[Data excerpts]
◆ ◆ ◆ ◆ ◆ ◆ ◆

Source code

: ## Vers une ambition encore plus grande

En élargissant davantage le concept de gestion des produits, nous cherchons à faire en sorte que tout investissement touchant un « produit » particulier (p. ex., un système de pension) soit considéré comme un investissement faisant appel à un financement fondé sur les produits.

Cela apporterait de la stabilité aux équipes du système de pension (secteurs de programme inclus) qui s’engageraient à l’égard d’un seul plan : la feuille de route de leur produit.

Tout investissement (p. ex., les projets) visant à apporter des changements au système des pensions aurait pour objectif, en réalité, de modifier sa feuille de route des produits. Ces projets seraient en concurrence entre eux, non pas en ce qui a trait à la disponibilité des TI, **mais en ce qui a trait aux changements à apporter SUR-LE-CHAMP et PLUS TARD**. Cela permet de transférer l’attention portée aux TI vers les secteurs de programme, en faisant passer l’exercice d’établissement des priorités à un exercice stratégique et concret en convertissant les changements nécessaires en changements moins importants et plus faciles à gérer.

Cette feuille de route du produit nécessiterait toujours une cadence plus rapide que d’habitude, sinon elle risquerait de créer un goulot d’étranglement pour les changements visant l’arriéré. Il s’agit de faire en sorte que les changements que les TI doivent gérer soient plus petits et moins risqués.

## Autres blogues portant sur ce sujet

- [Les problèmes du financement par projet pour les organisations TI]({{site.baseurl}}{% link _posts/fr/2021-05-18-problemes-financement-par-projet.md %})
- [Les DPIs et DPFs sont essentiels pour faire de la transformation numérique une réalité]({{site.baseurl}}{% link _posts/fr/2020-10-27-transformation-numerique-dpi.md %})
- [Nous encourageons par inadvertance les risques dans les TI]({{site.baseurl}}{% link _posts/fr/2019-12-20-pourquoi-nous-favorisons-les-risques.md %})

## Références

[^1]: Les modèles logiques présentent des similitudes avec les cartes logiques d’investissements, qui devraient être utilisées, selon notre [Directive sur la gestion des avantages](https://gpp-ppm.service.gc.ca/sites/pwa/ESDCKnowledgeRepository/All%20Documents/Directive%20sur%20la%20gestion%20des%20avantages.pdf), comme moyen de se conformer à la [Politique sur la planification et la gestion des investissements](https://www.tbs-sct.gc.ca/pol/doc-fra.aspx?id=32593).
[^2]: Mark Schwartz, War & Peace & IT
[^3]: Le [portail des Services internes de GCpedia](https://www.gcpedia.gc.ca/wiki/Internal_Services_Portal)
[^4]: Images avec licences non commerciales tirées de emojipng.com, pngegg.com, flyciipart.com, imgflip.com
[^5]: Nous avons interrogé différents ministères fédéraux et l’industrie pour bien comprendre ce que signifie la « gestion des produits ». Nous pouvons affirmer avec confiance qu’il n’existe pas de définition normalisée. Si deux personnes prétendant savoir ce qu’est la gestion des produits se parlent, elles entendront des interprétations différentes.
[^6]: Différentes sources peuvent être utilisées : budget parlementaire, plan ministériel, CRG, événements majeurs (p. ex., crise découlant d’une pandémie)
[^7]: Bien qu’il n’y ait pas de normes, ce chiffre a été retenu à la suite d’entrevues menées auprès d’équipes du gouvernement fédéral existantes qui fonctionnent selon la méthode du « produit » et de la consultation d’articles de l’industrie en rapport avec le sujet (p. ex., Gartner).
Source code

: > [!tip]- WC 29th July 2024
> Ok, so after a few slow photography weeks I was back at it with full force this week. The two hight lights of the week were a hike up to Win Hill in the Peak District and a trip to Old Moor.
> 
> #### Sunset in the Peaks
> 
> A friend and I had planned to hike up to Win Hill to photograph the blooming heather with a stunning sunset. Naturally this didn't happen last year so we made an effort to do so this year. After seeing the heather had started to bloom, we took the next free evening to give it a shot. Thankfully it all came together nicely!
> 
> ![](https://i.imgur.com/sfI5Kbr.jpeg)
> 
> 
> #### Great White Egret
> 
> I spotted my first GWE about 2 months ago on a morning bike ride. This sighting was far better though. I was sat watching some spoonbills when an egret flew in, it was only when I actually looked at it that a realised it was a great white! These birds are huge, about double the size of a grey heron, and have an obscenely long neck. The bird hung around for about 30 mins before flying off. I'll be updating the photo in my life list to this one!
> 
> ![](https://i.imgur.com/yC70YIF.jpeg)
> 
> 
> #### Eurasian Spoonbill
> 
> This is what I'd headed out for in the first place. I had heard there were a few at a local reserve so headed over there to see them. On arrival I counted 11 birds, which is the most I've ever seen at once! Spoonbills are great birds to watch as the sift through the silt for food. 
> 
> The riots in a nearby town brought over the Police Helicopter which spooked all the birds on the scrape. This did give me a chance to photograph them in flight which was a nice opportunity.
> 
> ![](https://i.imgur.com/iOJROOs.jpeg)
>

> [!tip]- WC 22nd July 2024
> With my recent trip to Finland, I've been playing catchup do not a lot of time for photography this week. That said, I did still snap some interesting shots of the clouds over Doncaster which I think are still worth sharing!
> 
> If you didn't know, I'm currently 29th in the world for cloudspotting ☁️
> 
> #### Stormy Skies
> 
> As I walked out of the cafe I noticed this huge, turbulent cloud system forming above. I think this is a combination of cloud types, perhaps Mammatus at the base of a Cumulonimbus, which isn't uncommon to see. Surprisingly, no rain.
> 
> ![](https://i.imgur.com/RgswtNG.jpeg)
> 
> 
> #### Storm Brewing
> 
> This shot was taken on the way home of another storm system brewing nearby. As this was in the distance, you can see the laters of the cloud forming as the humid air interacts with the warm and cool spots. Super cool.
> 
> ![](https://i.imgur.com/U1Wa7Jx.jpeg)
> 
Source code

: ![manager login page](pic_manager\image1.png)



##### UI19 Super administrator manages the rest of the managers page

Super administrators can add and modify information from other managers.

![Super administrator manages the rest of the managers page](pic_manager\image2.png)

◆ ◆ ◆ ◆ ◆ ◆ ◆

:: ASSIGNMENT ::
Make a verbatim copy of every entry shown above.

:: RESULT OF THE EXERCISE ::
Source code

: ## Vers une ambition encore plus grande

En élargissant davantage le concept de gestion des produits, nous cherchons à faire en sorte que tout investissement touchant un « produit » particulier (p. ex., un système de pension) soit considéré comme un investissement faisant appel à un financement fondé sur les produits.

Cela apporterait de la stabilité aux équipes du système de pension (secteurs de programme inclus) qui s’engageraient à l’égard d’un seul plan : la feuille de route de leur produit.

Tout investissement (p. ex., les projets) visant à apporter des changements au système des pensions aurait pour objectif, en réalité, de modifier sa feuille de route des produits. Ces projets seraient en concurrence entre eux, non pas en ce qui a trait à la disponibilité des TI, **mais en ce qui a trait aux changements à apporter SUR-LE-CHAMP et PLUS TARD**. Cela permet de transférer l’attention portée aux TI vers les secteurs de programme, en faisant passer l’exercice d’établissement des priorités à un exercice stratégique et concret en convertissant les changements nécessaires en changements moins importants et plus faciles à gérer.

Cette feuille de route du produit nécessiterait toujours une cadence plus rapide que d’habitude, sinon elle risquerait de créer un goulot d’étranglement pour les changements visant l’arriéré. Il s’agit de faire en sorte que les changements que les TI doivent gérer soient plus petits et moins risqués.

## Autres blogues portant sur ce sujet

- [Les problèmes du financement par projet pour les organisations TI]({{site.baseurl}}{% link _posts/fr/2021-05-18-problemes-financement-par-projet.md %})
- [Les DPIs et DPFs sont essentiels pour faire de la transformation numérique une réalité]({{site.baseurl}}{% link _posts/fr/2020-10-27-transformation-numerique-dpi.md %})
- [Nous encourageons par inadvertance les risques dans les TI]({{site.baseurl}}{% link _posts/fr/2019-12-20-pourquoi-nous-favorisons-les-risques.md %})

## Références

[^1]: Les modèles logiques présentent des similitudes avec les cartes logiques d’investissements, qui devraient être utilisées, selon notre [Directive sur la gestion des avantages](https://gpp-ppm.service.gc.ca/sites/pwa/ESDCKnowledgeRepository/All%20Documents/Directive%20sur%20la%20gestion%20des%20avantages.pdf), comme moyen de se conformer à la [Politique sur la planification et la gestion des investissements](https://www.tbs-sct.gc.ca/pol/doc-fra.aspx?id=32593).
[^2]: Mark Schwartz, War & Peace & IT
[^3]: Le [portail des Services internes de GCpedia](https://www.gcpedia.gc.ca/wiki/Internal_Services_Portal)
[^4]: Images avec licences non commerciales tirées de emojipng.com, pngegg.com, flyciipart.com, imgflip.com
[^5]: Nous avons interrogé différents ministères fédéraux et l’industrie pour bien comprendre ce que signifie la « gestion des produits ». Nous pouvons affirmer avec confiance qu’il n’existe pas de définition normalisée. Si deux personnes prétendant savoir ce qu’est la gestion des produits se parlent, elles entendront des interprétations différentes.
[^6]: Différentes sources peuvent être utilisées : budget parlementaire, plan ministériel, CRG, événements majeurs (p. ex., crise découlant d’une pandémie)
[^7]: Bien qu’il n’y ait pas de normes, ce chiffre a été retenu à la suite d’entrevues menées auprès d’équipes du gouvernement fédéral existantes qui fonctionnent selon la méthode du « produit » et de la consultation d’articles de l’industrie en rapport avec le sujet (p. ex., Gartner).
Source code

: > [!tip]- WC 29th July 2024
> Ok, so after a few slow photography weeks I was back at it with full force this week. The two hight lights of the week were a hike up to Win Hill in the Peak District and a trip to Old Moor.
> 
> #### Sunset in the Peaks
> 
> A friend and I had planned to hike up to Win Hill to photograph the blooming heather with a stunning sunset. Naturally this didn't happen last year so we made an effort to do so this year. After seeing the heather had started to bloom, we took the next free evening to give it a shot. Thankfully it all came together nicely!
> 
> ![](https://i.imgur.com/sfI5Kbr.jpeg)
> 
> 
> #### Great White Egret
> 
> I spotted my first GWE about 2 months ago on a morning bike ride. This sighting was far better though. I was sat watching some spoonbills when an egret flew in, it was only when I actually looked at it that a realised it was a great white! These birds are huge, about double the size of a grey heron, and have an obscenely long neck. The bird hung around for about 30 mins before flying off. I'll be updating the photo in my life list to this one!
> 
> ![](https://i.imgur.com/yC70YIF.jpeg)
> 
> 
> #### Eurasian Spoonbill
> 
> This is what I'd headed out for in the first place. I had heard there were a few at a local reserve so headed over there to see them. On arrival I counted 11 birds, which is the most I've ever seen at once! Spoonbills are great birds to watch as the sift through the silt for food. 
> 
> The riots in a nearby town brought over the Police Helicopter which spooked all the birds on the scrape. This did give me a chance to photograph them in flight which was a nice opportunity.
> 
> ![](https://i.imgur.com/iOJROOs.jpeg)
>

> [!tip]- WC 22nd July 2024
> With my recent trip to Finland, I've been playing catchup do not a lot of time for photography this week. That said, I did still snap some interesting shots of the clouds over Doncaster which I think are still worth sharing!
> 
> If you didn't know, I'm currently 29th in the world for cloudspotting ☁️
> 
> #### Stormy Skies
> 
> As I walked out of the cafe I noticed this huge, turbulent cloud system forming above. I think this is a combination of cloud types, perhaps Mammatus at the base of a Cumulonimbus, which isn't uncommon to see. Surprisingly, no rain.
> 
> ![](https://i.imgur.com/RgswtNG.jpeg)
> 
> 
> #### Storm Brewing
> 
> This shot was taken on the way home of another storm system brewing nearby. As this was in the distance, you can see the laters of the cloud forming as the humid air interacts with the warm and cool spots. Super cool.
> 
> ![](https://i.imgur.com/U1Wa7Jx.jpeg)
> 
Source code

: ![manager login page](pic_manager\image1.png)



##### UI19 Super administrator manages the rest of the managers page

Super administrators can add and modify information from other managers.

![Super administrator manages the rest of the managers page](pic_manager\image2.png)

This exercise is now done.